The question is, will it recognise and use all 4gb of ram for superfetch and etc? or just 750mb of the 2gb usb?
I am using 32bit vista and i heard it can only recognise up to 2.75gb of ram
I think you may be a bit mixed up about how the 2G flash-drive works with ReadyBoost and Vista. The quick answer is that you will only have 2G of ram and faster access to your page-file (a.k.a. virtual memory). In Vista (or most anything else for that matter) the flash-drive is just another disk drive, it does not increase or change your system's available ram in any way.
ReadyBoost uses the flash-drive to 'mirror' the page-file that Vista automatically creates on your hard-drive. It then configures Vista to read page-file request from the flash drive rather than the hard-drive. This read-redirection gives Vista an improvement in overall system performance because the seek-time for a flash-drive is around 900us (its really 0 but there is some small overhead) and the seek-time for a hard-drive is around 10,000us.

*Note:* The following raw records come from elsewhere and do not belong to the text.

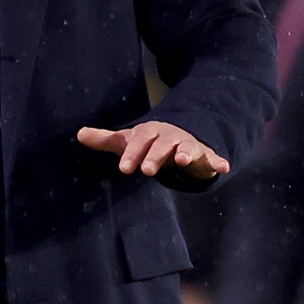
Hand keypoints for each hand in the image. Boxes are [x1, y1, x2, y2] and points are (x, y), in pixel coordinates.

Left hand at [77, 119, 228, 185]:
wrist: (181, 137)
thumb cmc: (151, 143)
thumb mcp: (130, 141)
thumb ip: (107, 140)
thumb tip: (79, 134)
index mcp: (152, 132)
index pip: (141, 139)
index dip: (133, 152)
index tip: (124, 168)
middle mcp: (171, 136)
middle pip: (163, 143)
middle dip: (155, 155)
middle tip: (146, 171)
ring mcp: (189, 144)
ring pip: (188, 147)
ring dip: (186, 152)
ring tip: (183, 160)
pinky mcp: (205, 155)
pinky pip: (213, 157)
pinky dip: (218, 162)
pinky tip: (223, 168)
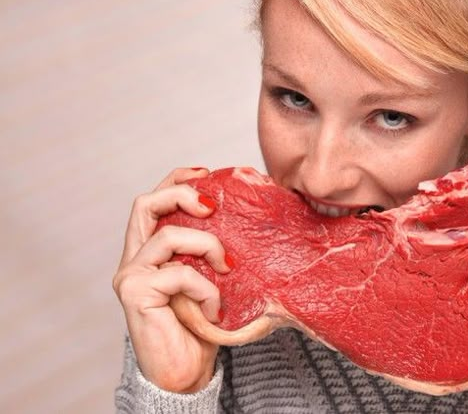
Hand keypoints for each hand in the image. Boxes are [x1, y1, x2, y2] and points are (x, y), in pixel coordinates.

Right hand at [112, 168, 231, 392]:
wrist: (185, 374)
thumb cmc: (201, 329)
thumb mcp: (213, 281)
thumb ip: (215, 254)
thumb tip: (254, 221)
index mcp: (149, 252)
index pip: (154, 203)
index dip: (176, 180)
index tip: (205, 173)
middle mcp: (134, 260)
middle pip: (144, 204)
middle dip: (181, 193)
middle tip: (212, 205)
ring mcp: (131, 276)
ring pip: (168, 236)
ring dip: (207, 246)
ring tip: (227, 267)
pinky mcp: (136, 293)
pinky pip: (179, 273)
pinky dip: (206, 287)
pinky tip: (214, 308)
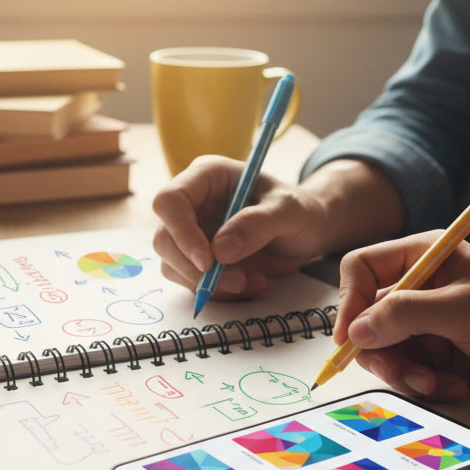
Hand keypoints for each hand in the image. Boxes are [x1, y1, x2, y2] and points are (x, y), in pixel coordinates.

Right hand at [152, 155, 333, 298]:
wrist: (306, 234)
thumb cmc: (298, 211)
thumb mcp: (289, 210)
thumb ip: (258, 223)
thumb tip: (220, 250)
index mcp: (206, 176)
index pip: (170, 200)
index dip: (181, 231)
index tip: (208, 261)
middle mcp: (192, 204)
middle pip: (164, 238)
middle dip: (196, 268)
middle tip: (238, 282)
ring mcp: (191, 234)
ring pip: (173, 265)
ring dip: (210, 284)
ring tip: (254, 282)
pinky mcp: (197, 260)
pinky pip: (191, 282)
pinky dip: (218, 292)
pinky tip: (251, 284)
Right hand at [333, 232, 469, 401]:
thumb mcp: (464, 310)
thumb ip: (405, 315)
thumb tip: (357, 330)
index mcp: (424, 255)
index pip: (362, 270)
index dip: (349, 302)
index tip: (351, 337)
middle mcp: (420, 287)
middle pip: (366, 317)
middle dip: (380, 349)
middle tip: (400, 371)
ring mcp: (428, 323)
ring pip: (384, 350)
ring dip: (405, 372)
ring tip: (436, 382)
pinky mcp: (439, 354)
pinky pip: (408, 372)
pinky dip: (426, 384)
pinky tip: (455, 385)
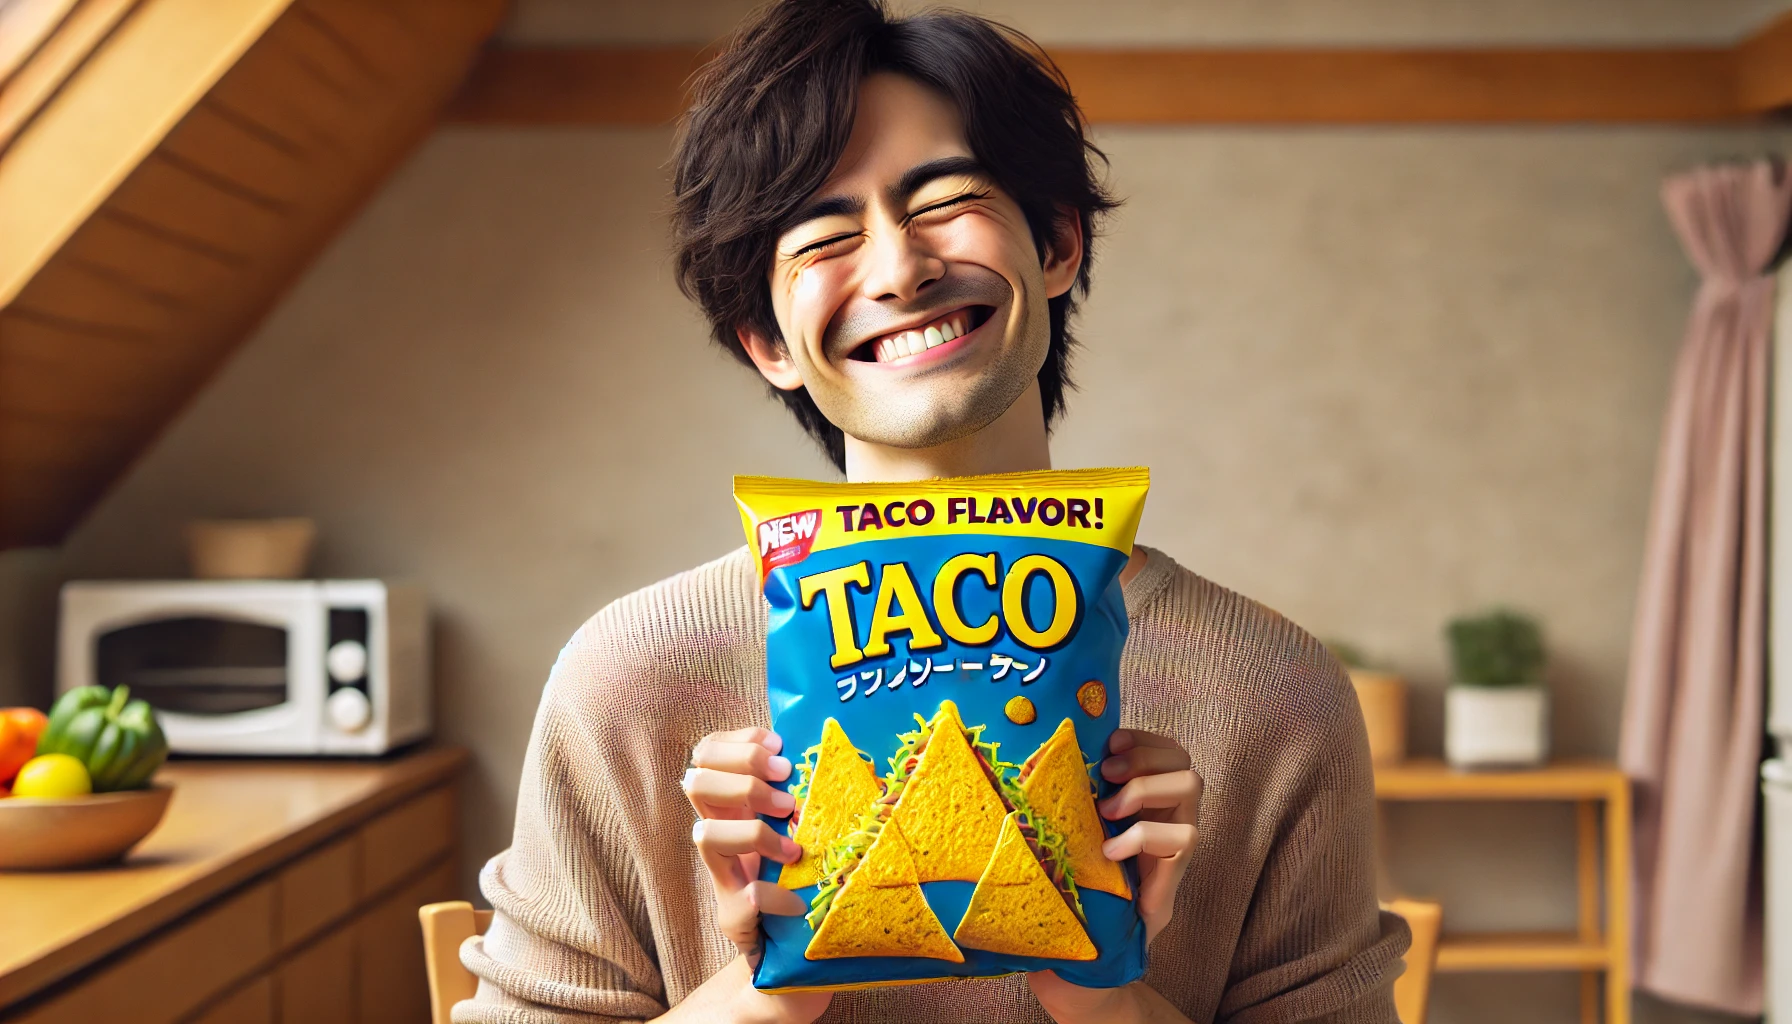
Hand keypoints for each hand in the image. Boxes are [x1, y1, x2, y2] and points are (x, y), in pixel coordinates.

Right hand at [679, 726, 831, 1023]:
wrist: (793, 960)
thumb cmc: (807, 882)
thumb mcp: (804, 829)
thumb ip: (805, 795)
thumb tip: (839, 746)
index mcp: (734, 806)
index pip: (706, 754)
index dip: (736, 742)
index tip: (778, 744)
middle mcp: (720, 837)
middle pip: (695, 782)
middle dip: (744, 776)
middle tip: (788, 794)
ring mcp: (723, 879)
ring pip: (704, 834)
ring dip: (754, 832)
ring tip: (793, 848)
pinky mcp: (734, 920)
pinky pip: (744, 898)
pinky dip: (775, 897)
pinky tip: (799, 902)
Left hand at [1095, 729, 1201, 941]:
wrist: (1102, 929)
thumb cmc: (1091, 870)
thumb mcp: (1089, 824)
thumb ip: (1089, 793)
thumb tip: (1061, 754)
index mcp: (1154, 795)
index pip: (1167, 750)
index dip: (1143, 739)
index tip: (1111, 742)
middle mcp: (1173, 810)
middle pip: (1183, 760)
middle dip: (1143, 757)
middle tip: (1107, 774)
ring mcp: (1181, 836)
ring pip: (1191, 785)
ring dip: (1144, 788)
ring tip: (1108, 811)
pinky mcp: (1180, 866)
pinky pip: (1183, 836)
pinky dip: (1142, 836)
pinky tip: (1112, 850)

You will even see a more significant improvement using ReadyBoost if you are also working with other files since you do not need to actually move the disk heads to access the page-file (saving 2x seek times).
A lot of people think that you won't see any advantage with ReadyBoost unless you have a small amount of memory. This is just not true but it may be where you are coming from. ReadyBoost _really_ has nothing to do with the amount of memory in your system. It only improves the access-time for reading the page-file. Systems with little memory often access the page-file just as a 4G system that is being run hard will often access the page-file. Both can easily be put in a low-memory state, it depends on what the user is doing.